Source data
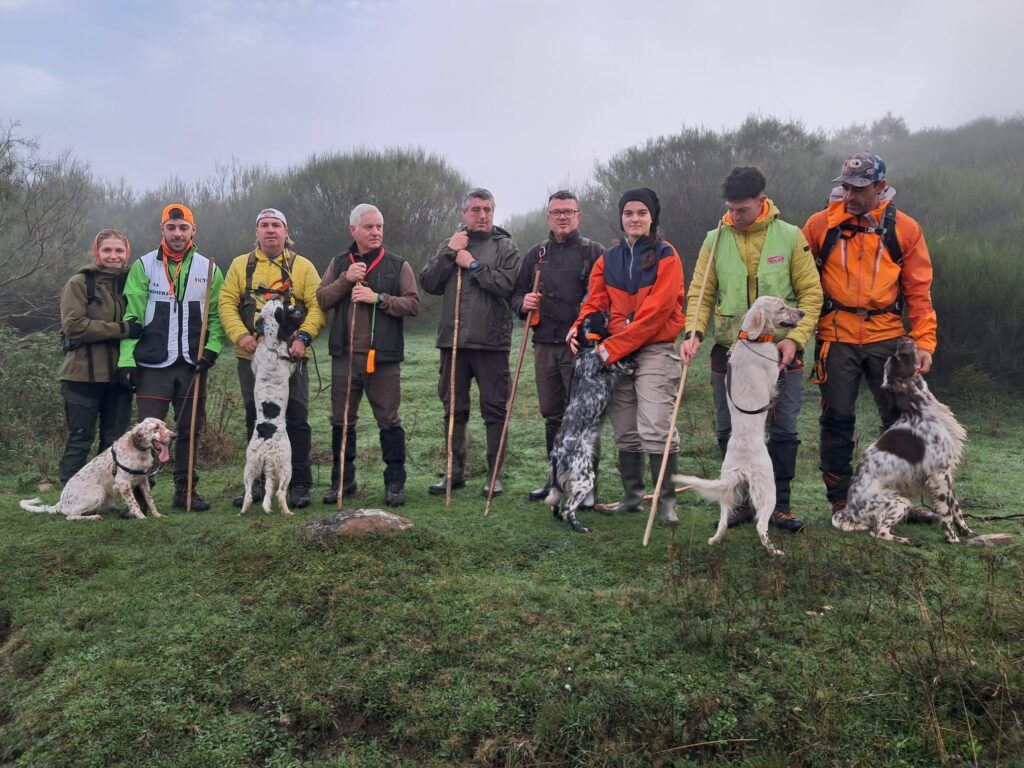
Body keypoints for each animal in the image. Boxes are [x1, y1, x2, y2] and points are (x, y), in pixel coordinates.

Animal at [19, 421, 176, 524]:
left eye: (165, 426)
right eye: (156, 428)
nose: (174, 435)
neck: (138, 451)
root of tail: (61, 504)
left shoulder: (143, 481)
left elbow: (150, 501)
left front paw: (158, 515)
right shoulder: (123, 483)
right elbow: (134, 503)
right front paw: (142, 517)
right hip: (98, 491)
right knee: (71, 516)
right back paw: (94, 517)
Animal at [240, 296, 299, 520]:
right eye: (280, 307)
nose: (274, 296)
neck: (271, 344)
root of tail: (266, 443)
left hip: (250, 467)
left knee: (249, 493)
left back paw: (243, 510)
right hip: (286, 466)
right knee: (281, 493)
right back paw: (287, 512)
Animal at [548, 311, 634, 536]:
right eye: (601, 315)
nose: (607, 310)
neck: (588, 349)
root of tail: (557, 454)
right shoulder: (624, 364)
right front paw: (631, 318)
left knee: (556, 505)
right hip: (585, 478)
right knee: (568, 508)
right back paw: (579, 527)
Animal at [679, 296, 806, 561]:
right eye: (781, 307)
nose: (802, 313)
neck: (752, 340)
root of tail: (741, 468)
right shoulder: (773, 370)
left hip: (728, 492)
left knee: (723, 522)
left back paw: (715, 540)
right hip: (768, 490)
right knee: (761, 526)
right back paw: (774, 551)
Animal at [827, 335, 970, 548]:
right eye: (900, 358)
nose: (904, 338)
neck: (920, 408)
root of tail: (849, 512)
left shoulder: (947, 473)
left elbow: (956, 507)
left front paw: (967, 531)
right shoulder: (938, 473)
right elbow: (946, 513)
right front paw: (952, 538)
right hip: (900, 501)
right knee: (878, 532)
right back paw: (912, 541)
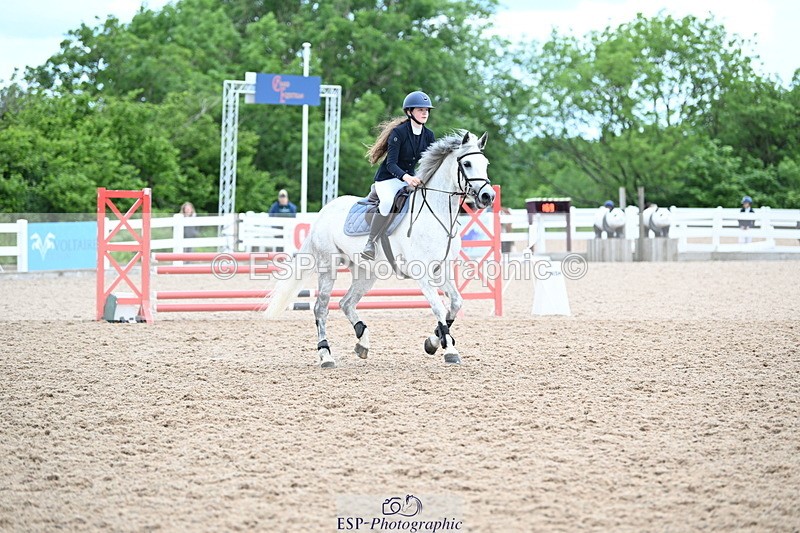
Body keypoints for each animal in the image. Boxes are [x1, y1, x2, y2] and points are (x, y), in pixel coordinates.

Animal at [264, 130, 493, 368]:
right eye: (466, 164)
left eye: (485, 164)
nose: (488, 196)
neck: (436, 216)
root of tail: (323, 212)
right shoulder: (422, 274)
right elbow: (438, 307)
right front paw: (449, 350)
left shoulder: (442, 271)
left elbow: (455, 303)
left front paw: (433, 342)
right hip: (329, 267)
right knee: (321, 307)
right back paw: (326, 355)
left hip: (367, 273)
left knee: (346, 303)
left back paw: (362, 342)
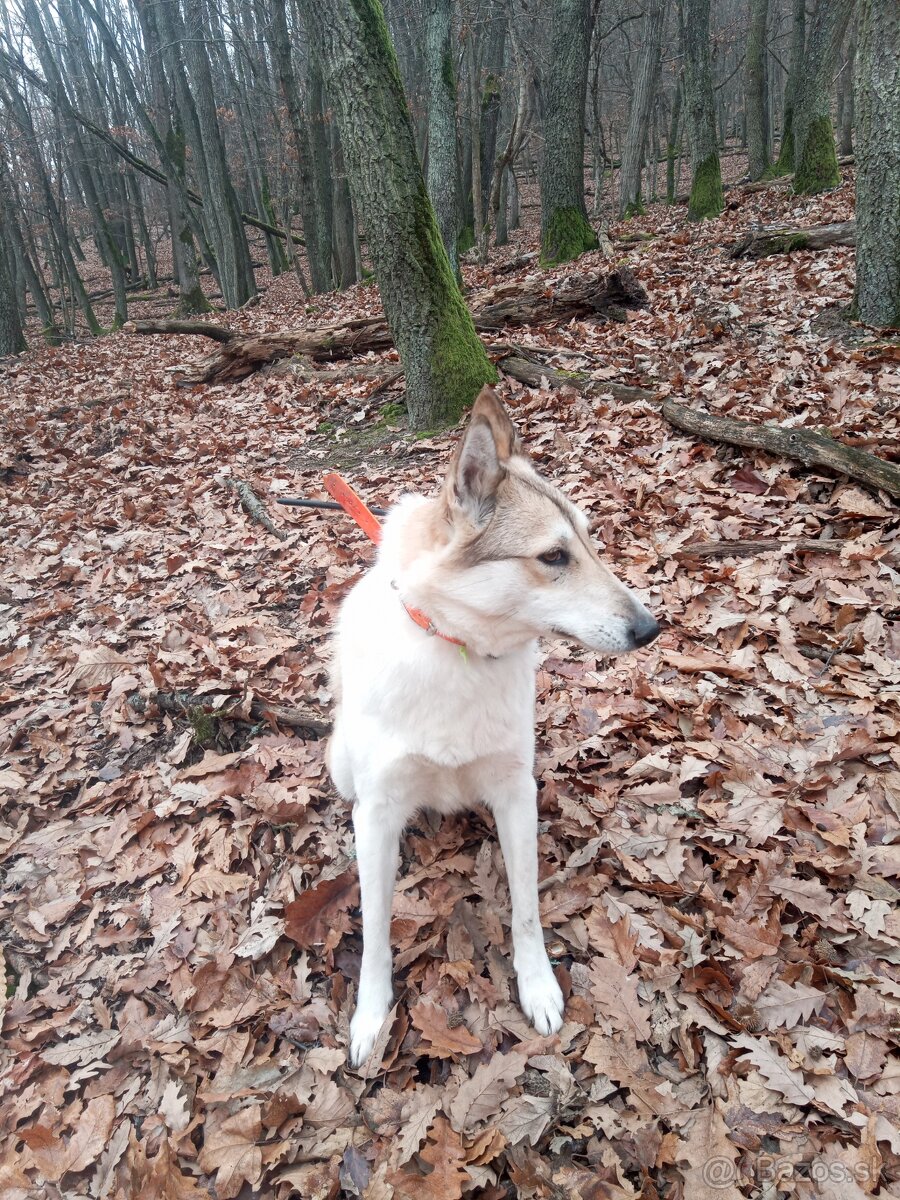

### [ABOUT THIS TASK]
Leaving out the pictures, print every record exactly as written.

### [ANSWER FOR THIS EXERCISE]
Body keypoints for each animal in the image. Boxes are [x1, y1, x2, y2] and points are (x, y), in pixel coordinates.

Animal at [19, 421, 176, 524]:
left eye: (165, 426)
right eye: (156, 428)
nose: (174, 435)
neck: (138, 451)
root of tail: (61, 504)
left shoulder: (143, 481)
left elbow: (150, 501)
left front paw: (158, 515)
right shoulder: (123, 483)
right elbow: (134, 503)
right front paw: (142, 517)
right hip: (98, 491)
right knee: (71, 516)
right back paw: (94, 517)
Animal at [240, 296, 299, 520]:
right eye: (280, 307)
nose: (274, 296)
neck: (271, 344)
root of tail: (266, 443)
left hip: (250, 467)
left knee: (249, 493)
left back paw: (243, 510)
right hip: (286, 466)
right knee: (281, 493)
right back paw: (287, 512)
Animal at [548, 311, 634, 536]:
right eye: (601, 315)
nose: (607, 310)
neck: (588, 349)
root of tail: (557, 454)
right shoulder: (624, 364)
right front paw: (631, 318)
left knee: (556, 505)
right hip: (585, 478)
right knee: (568, 508)
right back paw: (579, 527)
Animal at [679, 296, 806, 561]:
right eye: (781, 307)
nose: (802, 313)
neck: (752, 340)
root of tail: (741, 468)
right shoulder: (773, 370)
left hip: (728, 492)
left knee: (723, 522)
left back paw: (715, 540)
right hip: (768, 490)
right knee: (761, 526)
right back paw: (774, 551)
Animal at [827, 335, 970, 548]:
right eye: (900, 358)
nose: (904, 338)
neck: (920, 408)
root of tail: (849, 512)
left shoulder: (947, 473)
left elbow: (956, 507)
left front paw: (967, 531)
right shoulder: (938, 473)
right elbow: (946, 513)
right front paw: (952, 538)
right hip: (900, 501)
right knee: (878, 532)
right back paw: (912, 541)
Body keypoints for each animal in the image. Boxes are [x1, y1, x2, y2] and points are (x, y), in pixel coordinates.

Animal at [264, 130, 493, 368]:
right eye: (466, 164)
left eye: (485, 164)
nose: (488, 196)
neck: (436, 216)
root of tail: (323, 212)
right shoulder: (422, 274)
right elbow: (438, 307)
right front paw: (449, 350)
left shoulder: (442, 271)
left elbow: (455, 303)
left front paw: (433, 342)
right hip: (329, 267)
right knee: (321, 307)
right back paw: (326, 355)
left hip: (367, 273)
left knee: (346, 303)
left back paw: (362, 342)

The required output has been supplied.